(Part of a data file)
====================

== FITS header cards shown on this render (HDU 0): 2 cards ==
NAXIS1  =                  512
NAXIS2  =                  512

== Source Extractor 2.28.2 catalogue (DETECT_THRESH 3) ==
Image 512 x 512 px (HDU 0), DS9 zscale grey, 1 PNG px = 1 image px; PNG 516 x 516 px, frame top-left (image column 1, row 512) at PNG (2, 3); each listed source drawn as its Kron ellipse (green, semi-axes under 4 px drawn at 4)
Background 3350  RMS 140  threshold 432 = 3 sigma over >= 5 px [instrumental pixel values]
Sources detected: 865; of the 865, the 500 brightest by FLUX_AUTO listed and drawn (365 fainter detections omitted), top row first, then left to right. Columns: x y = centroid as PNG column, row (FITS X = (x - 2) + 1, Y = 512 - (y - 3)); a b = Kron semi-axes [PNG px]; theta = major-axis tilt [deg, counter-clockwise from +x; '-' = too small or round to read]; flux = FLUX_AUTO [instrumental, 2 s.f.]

====================

EXERCISE BRIEF: Edit the material above so that "centroid" becomes "center", leaving every other line and character as it stands.

WRITTEN SOLUTION:
== FITS header cards shown on this render (HDU 0): 2 cards ==
NAXIS1  =                  512
NAXIS2  =                  512

== Source Extractor 2.28.2 catalogue (DETECT_THRESH 3) ==
Image 512 x 512 px (HDU 0), DS9 zscale grey, 1 PNG px = 1 image px; PNG 516 x 516 px, frame top-left (image column 1, row 512) at PNG (2, 3); each listed source drawn as its Kron ellipse (green, semi-axes under 4 px drawn at 4)
Background 3350  RMS 140  threshold 432 = 3 sigma over >= 5 px [instrumental pixel values]
Sources detected: 865; of the 865, the 500 brightest by FLUX_AUTO listed and drawn (365 fainter detections omitted), top row first, then left to right. Columns: x y = center as PNG column, row (FITS X = (x - 2) + 1, Y = 512 - (y - 3)); a b = Kron semi-axes [PNG px]; theta = major-axis tilt [deg, counter-clockwise from +x; '-' = too small or round to read]; flux = FLUX_AUTO [instrumental, 2 s.f.]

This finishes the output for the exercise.